How Do Birds Keep Warm In Winter?
During the cold weeks of the early New Year, gardens can be a real haven for birds looking for warmth and shelter. Many natural food and water sources will be in short supply so the food and water found in gardens can be a literal life saver.
Birds are warm-blooded and have a higher metabolism and body temperature than humans. The average bird’s body temperature is 40° Centigrade although this will fluctuate during the day depending on climate and activity. It can therefore be a challenge for birds to maintain this high temperature when temperatures fall sharply. Small birds are most at risk as they have a proportionally larger surface area on their bodies.
The main insulation against the cold are feathers. Many species of birds grow extra feathers during the late autumn to give them more protection during the winter. The oil that coats their feathers provides another layer of insulation as well as help keep them protected from water. During cold weather you may see birds that appear to be fatter than usual – they are in fact fluffing their feathers to trap warm air beneath them.
Birds’ legs and feet are covered in scales that minimise heat loss. They are also able to constrict blood flow to their extremities which reduces heat loss further. You may see birds standing on one leg in the cold or crouched over to cover both legs with feathers. They are also able to tuck their bills into the feathers at their shoulders.
Most birds will build up fat reserves before the winter which provides extra insulation and energy for generating body heat. During the autumn food is abundant and you will often see birds gorging on berries, insects and from bird feeders.
On sunny days during the winter birds will turn their backs to the sun and raise their feathers to absorb the maximum solar heat.

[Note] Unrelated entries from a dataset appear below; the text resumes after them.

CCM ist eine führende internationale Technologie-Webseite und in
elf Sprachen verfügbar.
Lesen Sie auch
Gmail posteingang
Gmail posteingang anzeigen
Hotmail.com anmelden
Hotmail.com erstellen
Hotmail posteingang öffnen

They may also droop their wings and spread their tails. On very cold days they will shiver to raise their metabolic rate and generate more body heat. Shivering is an effective but short term way to stay warm.
In the winter you may see large flocks of birds gathered together in small spaces to share body heat. They will roost in shrubs and trees, empty bird houses and other spots that have residual heat from the day’s sunlight.
During the night birds will enter torpor to conserve energy. Torpor is a state of reduced metabolism that occurs when birds lower their body temperature which requires less energy to maintain the correct heat. Most birds can lower their body temperature by a few degrees but it has been known for some birds to lower their temperature by as much as 50 degrees. Torpor can be dangerous as reactions become slower and birds are more vulnerable from predators.